TheShellBeach · 05/02/2024 00:44

PerfectTravelTote · 04/02/2024 23:03

"I probably need to try therapy"

Grab the bull by the horns and make an appointment. You've nothing to lose and everything to gain.

Still a zombie though.

lifeisyellow · 05/02/2024 07:21

This may be a zombie thread but I very much needed to see this this morning, so thank you for posting on it again!
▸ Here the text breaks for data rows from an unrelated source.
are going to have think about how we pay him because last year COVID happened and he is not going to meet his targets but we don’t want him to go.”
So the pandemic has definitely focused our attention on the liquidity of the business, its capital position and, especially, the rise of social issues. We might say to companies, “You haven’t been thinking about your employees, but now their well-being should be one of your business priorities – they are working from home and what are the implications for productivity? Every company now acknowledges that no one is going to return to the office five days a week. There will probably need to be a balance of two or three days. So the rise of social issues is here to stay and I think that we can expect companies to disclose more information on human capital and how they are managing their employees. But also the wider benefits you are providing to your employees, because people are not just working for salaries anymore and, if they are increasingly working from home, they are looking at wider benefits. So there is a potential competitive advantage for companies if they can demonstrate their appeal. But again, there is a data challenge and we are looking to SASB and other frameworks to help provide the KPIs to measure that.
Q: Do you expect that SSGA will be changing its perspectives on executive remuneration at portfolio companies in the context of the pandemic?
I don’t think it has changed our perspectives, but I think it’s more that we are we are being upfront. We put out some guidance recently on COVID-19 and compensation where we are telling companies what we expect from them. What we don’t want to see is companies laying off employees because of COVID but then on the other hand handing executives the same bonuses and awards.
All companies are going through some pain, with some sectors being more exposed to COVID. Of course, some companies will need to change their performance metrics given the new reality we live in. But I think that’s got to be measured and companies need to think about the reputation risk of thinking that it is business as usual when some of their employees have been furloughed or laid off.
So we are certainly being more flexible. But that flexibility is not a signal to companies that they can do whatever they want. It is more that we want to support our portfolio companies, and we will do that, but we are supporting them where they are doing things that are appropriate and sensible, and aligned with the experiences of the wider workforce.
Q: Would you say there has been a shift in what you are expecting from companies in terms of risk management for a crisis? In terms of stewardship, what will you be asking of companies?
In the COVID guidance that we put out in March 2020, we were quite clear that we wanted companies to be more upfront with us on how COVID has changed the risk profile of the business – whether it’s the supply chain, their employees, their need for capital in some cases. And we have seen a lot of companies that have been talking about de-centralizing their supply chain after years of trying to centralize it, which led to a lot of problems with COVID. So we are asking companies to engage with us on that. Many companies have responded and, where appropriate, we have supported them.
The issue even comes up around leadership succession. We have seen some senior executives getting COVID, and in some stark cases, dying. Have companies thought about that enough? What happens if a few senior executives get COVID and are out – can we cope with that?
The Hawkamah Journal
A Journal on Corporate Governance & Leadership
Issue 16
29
I feel very deflated that I am still very much in the same position but that's my fault because I have it. This has been the kick up the bum I've needed.

Thank you!

OP posts:
MissSmiley · 05/02/2024 07:40

Things changed for me when I realised I needed to decide how I felt about them rather than wondering how they felt about me. Step back from these friendships/men and look at how they are behaving, do you like it? Do you like them? Doesn't matter what they think, it's what YOU think that matters.

Threecrows · 05/02/2024 19:07

MissSmiley · 05/02/2024 07:40

Things changed for me when I realised I needed to decide how I felt about them rather than wondering how they felt about me. Step back from these friendships/men and look at how they are behaving, do you like it? Do you like them? Doesn't matter what they think, it's what YOU think that matters.